Top of RECORDS TO USE

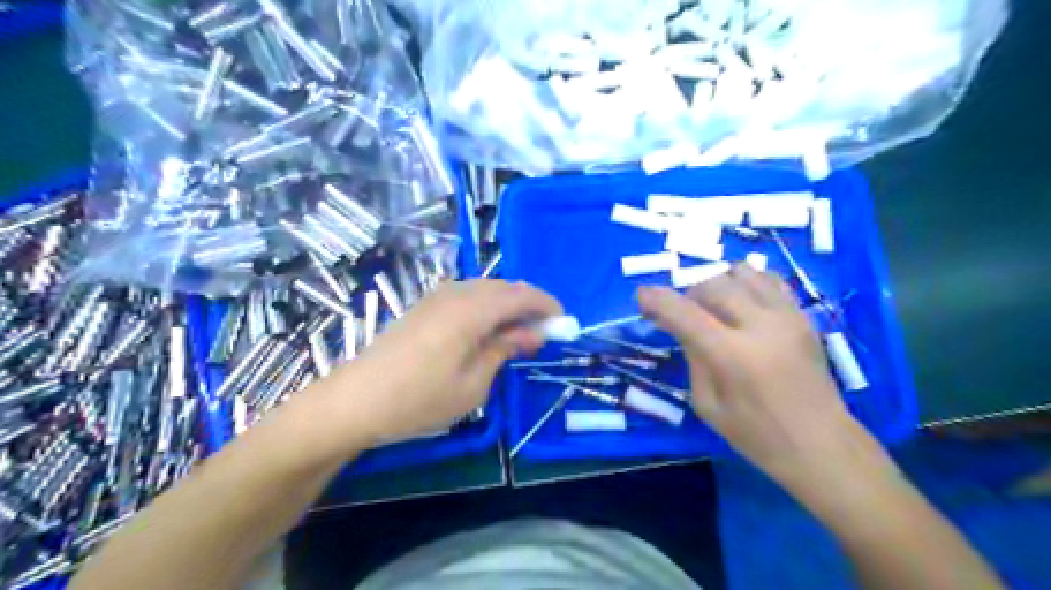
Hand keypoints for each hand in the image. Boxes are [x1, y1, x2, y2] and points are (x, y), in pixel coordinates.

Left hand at [329, 279, 561, 445]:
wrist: (356, 400)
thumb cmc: (419, 399)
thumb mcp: (473, 384)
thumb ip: (504, 350)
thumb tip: (533, 333)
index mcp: (472, 310)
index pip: (521, 295)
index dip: (546, 305)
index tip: (563, 322)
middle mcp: (456, 293)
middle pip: (504, 287)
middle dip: (529, 304)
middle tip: (543, 331)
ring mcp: (437, 296)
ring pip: (485, 289)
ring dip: (507, 305)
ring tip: (518, 333)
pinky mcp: (424, 305)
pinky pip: (467, 296)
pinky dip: (487, 307)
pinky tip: (487, 330)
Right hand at [636, 264, 866, 486]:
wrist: (822, 444)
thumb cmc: (757, 435)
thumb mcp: (707, 405)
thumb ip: (692, 359)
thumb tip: (682, 327)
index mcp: (732, 356)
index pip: (684, 313)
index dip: (657, 300)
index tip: (641, 297)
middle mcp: (760, 326)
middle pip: (712, 284)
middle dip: (687, 295)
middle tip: (682, 315)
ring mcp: (786, 316)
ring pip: (741, 273)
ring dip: (717, 285)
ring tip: (714, 308)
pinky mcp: (802, 315)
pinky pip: (768, 279)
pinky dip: (746, 283)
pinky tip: (741, 303)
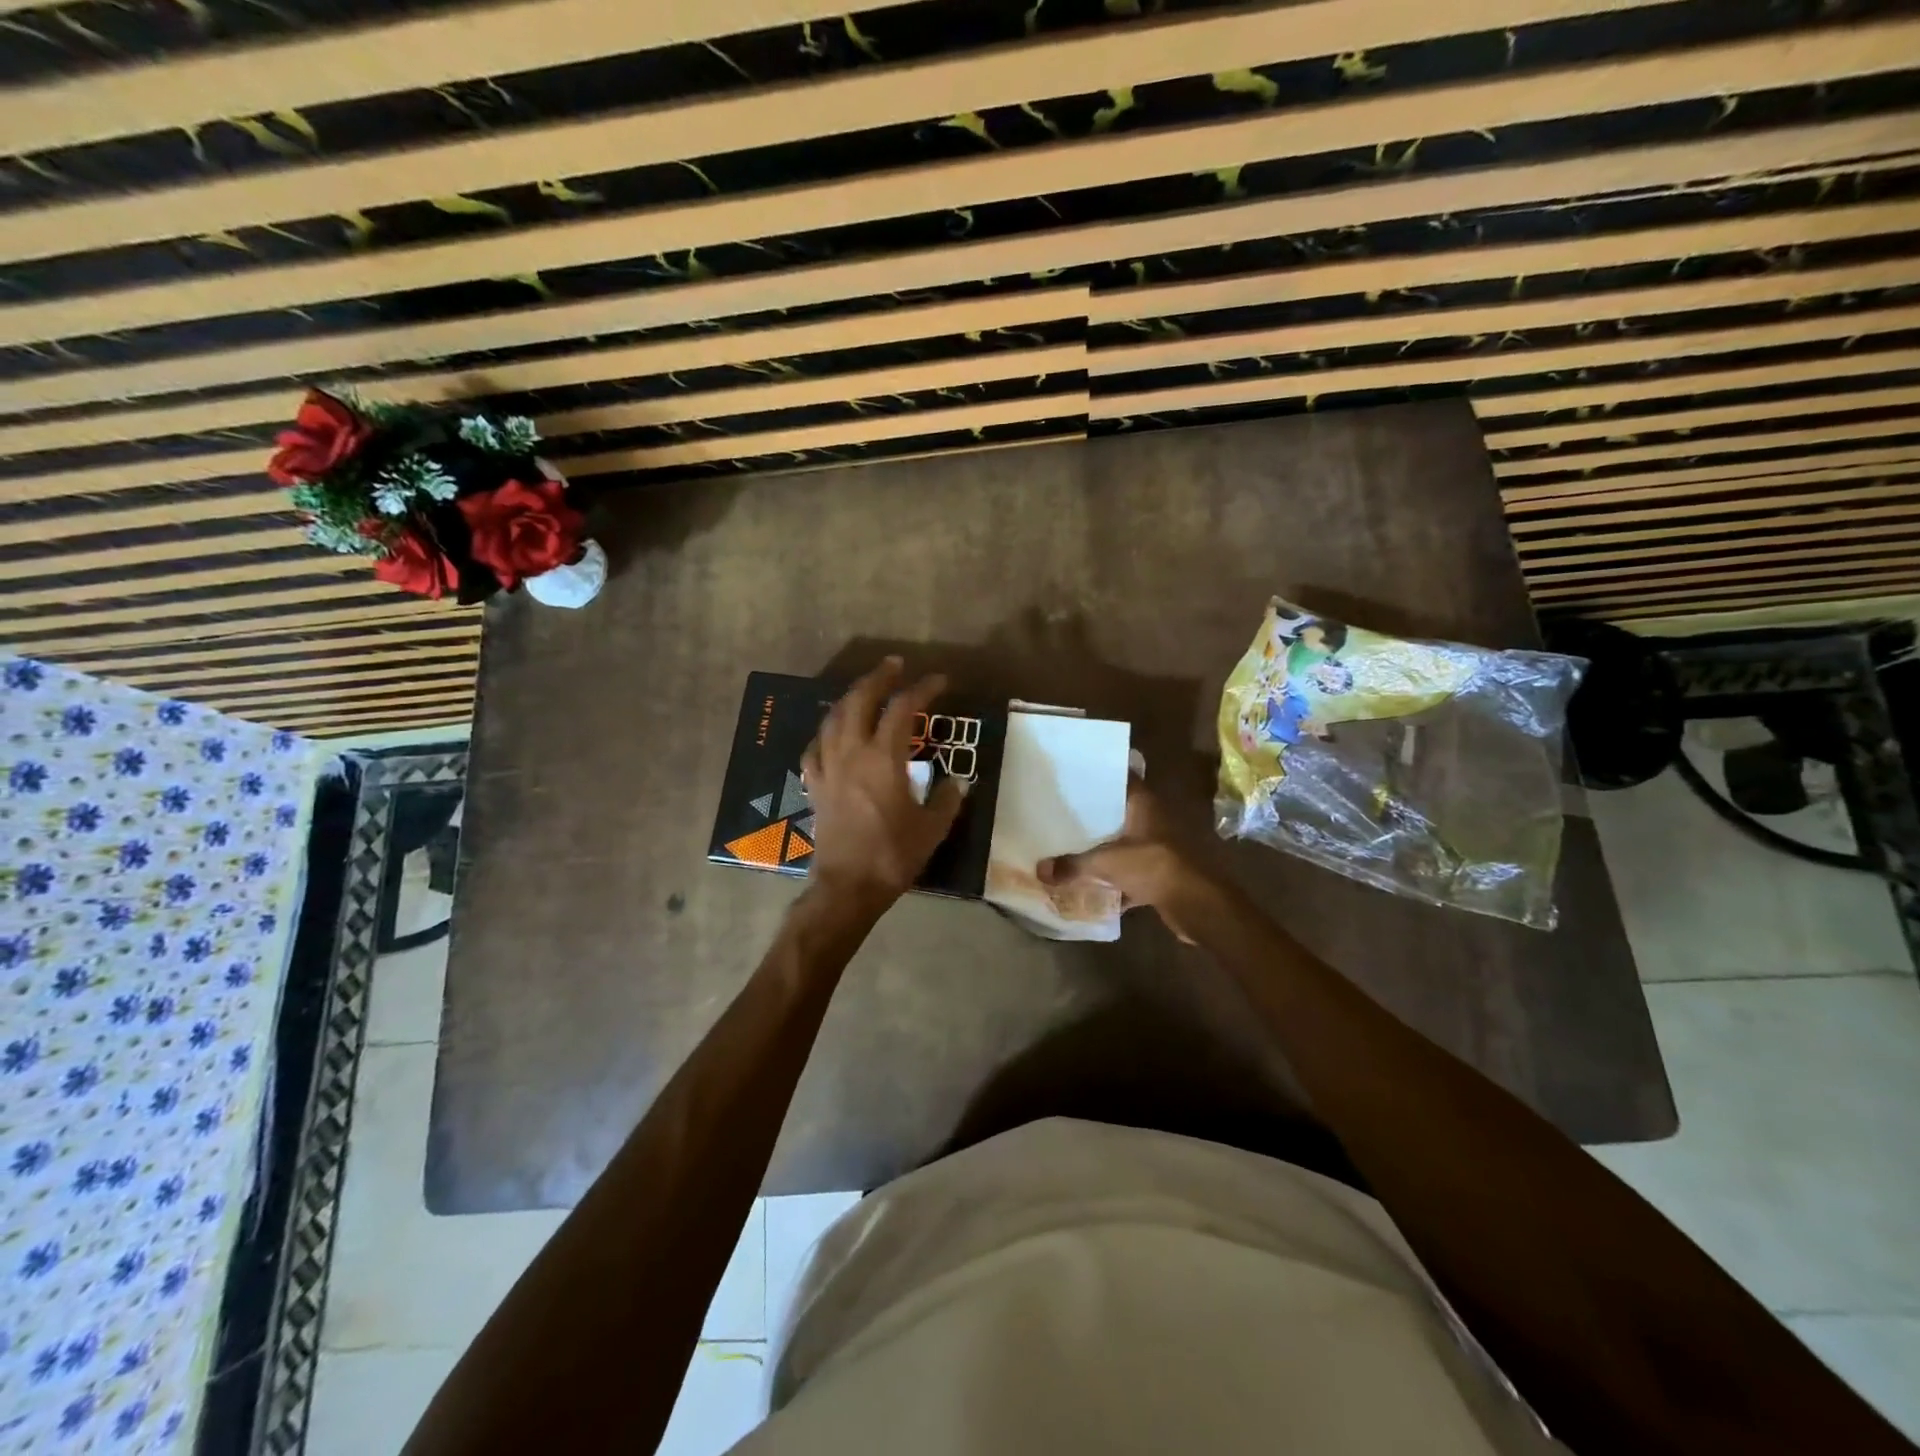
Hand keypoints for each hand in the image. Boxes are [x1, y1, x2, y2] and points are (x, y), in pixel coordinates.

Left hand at [801, 658, 965, 911]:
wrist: (848, 887)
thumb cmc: (893, 856)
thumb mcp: (932, 828)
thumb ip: (947, 799)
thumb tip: (959, 782)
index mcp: (884, 759)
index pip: (904, 709)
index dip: (923, 689)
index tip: (940, 681)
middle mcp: (852, 753)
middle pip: (860, 700)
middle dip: (878, 678)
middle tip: (894, 665)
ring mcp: (828, 768)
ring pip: (833, 718)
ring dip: (850, 697)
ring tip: (865, 690)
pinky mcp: (815, 786)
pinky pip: (815, 748)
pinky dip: (826, 733)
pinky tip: (832, 733)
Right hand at [1037, 779, 1217, 942]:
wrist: (1197, 903)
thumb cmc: (1154, 865)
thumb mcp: (1106, 862)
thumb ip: (1073, 865)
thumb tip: (1040, 870)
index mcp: (1143, 805)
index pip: (1121, 779)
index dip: (1100, 775)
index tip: (1075, 775)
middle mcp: (1152, 821)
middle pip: (1119, 813)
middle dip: (1095, 816)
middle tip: (1064, 813)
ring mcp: (1158, 849)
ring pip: (1125, 844)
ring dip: (1104, 849)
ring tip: (1072, 847)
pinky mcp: (1161, 875)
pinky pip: (1131, 874)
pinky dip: (1115, 882)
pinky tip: (1093, 889)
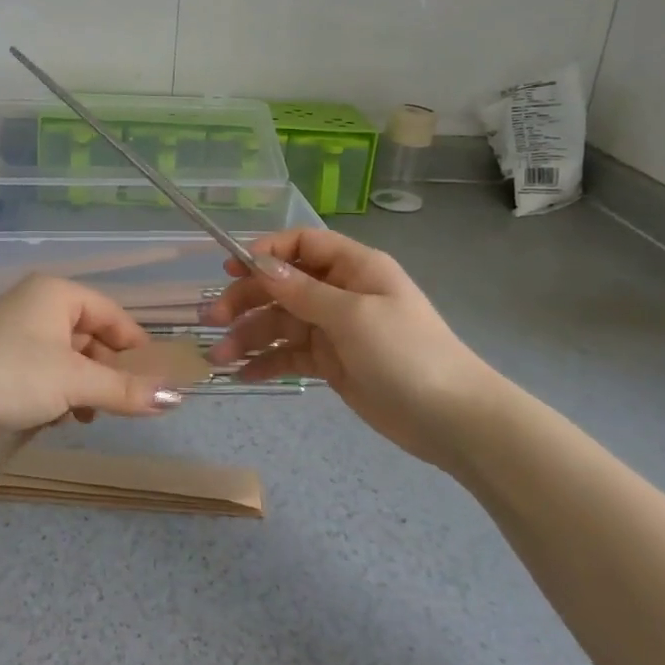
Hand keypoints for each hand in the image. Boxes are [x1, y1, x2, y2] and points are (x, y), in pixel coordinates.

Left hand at [0, 275, 184, 434]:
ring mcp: (20, 331)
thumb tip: (176, 398)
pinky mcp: (5, 358)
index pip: (112, 313)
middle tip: (125, 404)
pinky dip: (61, 391)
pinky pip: (48, 370)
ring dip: (85, 387)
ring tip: (88, 415)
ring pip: (70, 357)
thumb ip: (125, 389)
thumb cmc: (14, 375)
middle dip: (108, 372)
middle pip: (92, 336)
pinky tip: (61, 417)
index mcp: (58, 293)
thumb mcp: (75, 382)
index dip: (136, 345)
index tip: (157, 378)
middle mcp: (39, 304)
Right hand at [205, 229, 510, 461]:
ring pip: (282, 323)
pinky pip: (291, 355)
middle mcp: (341, 292)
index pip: (302, 245)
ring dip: (249, 336)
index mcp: (354, 268)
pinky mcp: (332, 363)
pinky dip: (267, 362)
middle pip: (283, 285)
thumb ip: (302, 291)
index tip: (231, 268)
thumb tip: (260, 263)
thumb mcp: (353, 316)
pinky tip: (243, 375)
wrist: (452, 419)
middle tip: (212, 319)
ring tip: (219, 358)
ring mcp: (335, 329)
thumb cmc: (406, 353)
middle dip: (247, 300)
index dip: (266, 251)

Bottom of RECORDS TO USE

◆ **PROBLEM REQUIREMENTS**
Find the string "Left" in the material above. Then copy each line that has it.

◆ **TASK OUTPUT**
Left hand at [329, 279, 561, 445]:
Left hand at [801, 658, 965, 911]:
Left hand at [0, 275, 184, 434]:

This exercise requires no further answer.